Rio Abajo was originally home to Afro-Antillean canal workers, and the food reflects the neighborhood’s heritage. Between 13th and 14th streets on Via España, you’ll find a row of fondas (inexpensive restaurants that are usually family run) offering traditional Afro-Antillean Panamanian dishes. We chose to stop at Donde Francis, a sparsely decorated, open-air restaurant (tip: if it looks like it is going to rain, choose a seat in the center of the restaurant as the rain sometimes flies in!). A friend from Rio Abajo also highly recommended neighboring Donde Fanso.
Don’t let the informal appearance dissuade you – this place has mouth-watering cuisine! We tested five-star bacalao (salted cod) with ackee, perfectly cooked arroz con coco y frijoles (coconut rice with beans) as well as the ever-famous saus (pigs feet soaked in vinegar and chile peppers – pigs feet ceviche, almost!). My Panamanian family tells me that I will not be fully Panamanian until I can devour a juicy pig’s foot, but I still have yet to find the stomach to consume one of these treats. My fellow diners, however, ranked the saus at Donde Francis as excellent.
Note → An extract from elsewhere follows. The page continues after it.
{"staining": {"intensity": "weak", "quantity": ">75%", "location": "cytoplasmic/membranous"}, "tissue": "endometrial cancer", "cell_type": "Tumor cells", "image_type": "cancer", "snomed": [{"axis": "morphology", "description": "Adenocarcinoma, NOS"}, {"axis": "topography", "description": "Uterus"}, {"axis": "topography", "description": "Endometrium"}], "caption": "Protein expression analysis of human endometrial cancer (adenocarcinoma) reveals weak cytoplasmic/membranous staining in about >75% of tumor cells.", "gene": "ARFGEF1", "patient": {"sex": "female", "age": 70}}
During the week many of these fondas offer just the basic staples, catering to day workers who stop in for a simple bite to eat. From Friday evening to Sunday, the menu expands and changes according to what’s fresh. Aim to arrive early for a weekend meal – the fondas are small and tend to fill up. Most of the fondas also offer carryout. Bring cash, as many of these fondas do not accept credit cards.
Donde Francis and Donde Fanso are located between Calle 13 and Calle 14 on Via España. There is parking available just behind the restaurants as well as nearby Metrobus stops.